L’industria ha forse capito che la relazione col cliente è fondamentale. Sfrutta bene oggi gli strumenti disponibili? Quali spazi di miglioramento?
Per l’industria è un’enorme opportunità per aumentare la conoscenza del consumatore e stringere le relazioni. Nel retailing la digitalizzazione porterà a un cambiamento dell’esperienza nello store, abbattendone le barriere fisiche nell’interazione. La relazione diventa sempre più continua. Per quanto riguarda l’ecommerce del grocery emergeranno prodotti premium che sapranno realizzare una relazione diretta con il consumatore. Una best practices è Nespresso di Nestlé.

I retalier hanno potenzialmente tutti i dati necessari per conoscere il cliente e instaurare con lui una relazione. Eppure il marketing del retailing verso il consumatore è primordiale. Cosa ne pensa?
È sicuramente vero che i retailer non hanno sfruttato la mole di dati che hanno raccolto. Ma la situazione dovrà cambiare anche perché l’industria sta dimostrando di sapere costruire un rapporto diretto col consumatore. I retailer utilizzeranno i dati sui consumi delle singole persone per effettuare scelte di efficienza sull’assortimento e di pricing in grado di incrementare la fidelizzazione nel punto di vendita. Questo tipo azione sarà strategica nel difendersi da nuovi player anche digitali grazie al fatto di saper colloquiare con l’industria di marca e con il consumatore che frequenta lo store.
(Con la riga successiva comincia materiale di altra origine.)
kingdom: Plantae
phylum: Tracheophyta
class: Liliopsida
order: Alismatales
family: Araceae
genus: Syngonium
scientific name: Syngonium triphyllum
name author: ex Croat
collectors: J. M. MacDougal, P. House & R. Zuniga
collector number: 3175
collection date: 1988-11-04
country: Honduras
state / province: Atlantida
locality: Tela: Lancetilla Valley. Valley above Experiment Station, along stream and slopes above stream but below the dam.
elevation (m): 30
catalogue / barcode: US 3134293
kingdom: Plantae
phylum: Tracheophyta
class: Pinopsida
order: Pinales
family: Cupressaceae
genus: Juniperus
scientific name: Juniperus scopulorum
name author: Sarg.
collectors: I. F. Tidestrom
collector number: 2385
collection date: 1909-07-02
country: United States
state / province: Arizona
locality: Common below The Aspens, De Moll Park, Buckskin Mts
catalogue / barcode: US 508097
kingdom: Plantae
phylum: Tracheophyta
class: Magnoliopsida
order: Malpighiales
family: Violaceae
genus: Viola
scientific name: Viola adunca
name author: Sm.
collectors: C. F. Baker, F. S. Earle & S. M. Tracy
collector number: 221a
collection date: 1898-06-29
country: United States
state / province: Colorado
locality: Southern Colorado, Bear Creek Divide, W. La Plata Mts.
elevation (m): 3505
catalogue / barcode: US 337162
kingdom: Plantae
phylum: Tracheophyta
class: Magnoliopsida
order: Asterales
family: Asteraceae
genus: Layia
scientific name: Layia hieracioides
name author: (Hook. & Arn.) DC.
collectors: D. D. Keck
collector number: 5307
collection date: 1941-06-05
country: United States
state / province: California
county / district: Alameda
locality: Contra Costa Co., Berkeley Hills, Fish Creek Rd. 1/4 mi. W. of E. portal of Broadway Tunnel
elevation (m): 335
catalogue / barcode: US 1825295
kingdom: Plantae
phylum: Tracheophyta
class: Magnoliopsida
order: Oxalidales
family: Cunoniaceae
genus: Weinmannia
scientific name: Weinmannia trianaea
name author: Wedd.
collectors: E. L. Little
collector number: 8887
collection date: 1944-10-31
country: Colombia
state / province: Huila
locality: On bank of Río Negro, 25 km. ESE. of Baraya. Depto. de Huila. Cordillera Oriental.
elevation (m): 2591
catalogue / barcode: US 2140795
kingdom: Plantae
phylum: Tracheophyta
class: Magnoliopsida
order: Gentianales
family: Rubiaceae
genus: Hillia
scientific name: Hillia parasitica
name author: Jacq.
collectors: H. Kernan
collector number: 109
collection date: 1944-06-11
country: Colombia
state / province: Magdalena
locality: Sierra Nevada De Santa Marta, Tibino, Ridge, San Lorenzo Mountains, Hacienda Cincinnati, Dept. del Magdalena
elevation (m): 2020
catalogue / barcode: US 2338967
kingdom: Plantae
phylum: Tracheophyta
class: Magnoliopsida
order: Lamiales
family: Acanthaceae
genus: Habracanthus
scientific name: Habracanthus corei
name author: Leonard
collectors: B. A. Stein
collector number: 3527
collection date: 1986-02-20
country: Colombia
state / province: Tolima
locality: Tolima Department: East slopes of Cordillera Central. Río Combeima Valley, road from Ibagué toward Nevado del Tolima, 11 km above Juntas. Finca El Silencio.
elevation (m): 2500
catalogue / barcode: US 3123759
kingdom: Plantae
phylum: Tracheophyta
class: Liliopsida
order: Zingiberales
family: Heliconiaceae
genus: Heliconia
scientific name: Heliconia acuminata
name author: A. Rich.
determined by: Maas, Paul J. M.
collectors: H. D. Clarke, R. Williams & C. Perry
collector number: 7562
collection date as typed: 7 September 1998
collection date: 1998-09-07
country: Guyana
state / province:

Il retailer dovranno quindi collegarsi maggiormente all’esperienza di marca e alla presenza del consumatore nello store e anche fuori.

A livello di maketing lo storytelling sembra la chiave più efficace per entrare nel cuore del consumatore. Qual è il suo punto di vista?
Credo che sia una delle aree più interessanti per le aziende di largo consumo. Prodotti come Dove di Unilever, Coca-Cola, e in alcuni casi Nestlé stanno interagendo costantemente con il consumatore. E altre si stanno muovendo anche con strutture ad hoc per gestire il digital world e il social interaction.

Secondo lei industria, distribuzione e istituzioni devono influenzare le scelte del consumatore con la leva del pricing/fiscale verso un consumo salutare?
Non so dire se la parte fiscale debba essere modulata in questa direzione, ciò che è evidente è che l’industria si sta muovendo nella direzione di proporre alimenti sempre più in linea con le esigenze delle moderne società; anche i retailer saranno più sensibili attraverso una composizione assortimentale differente dall’attuale.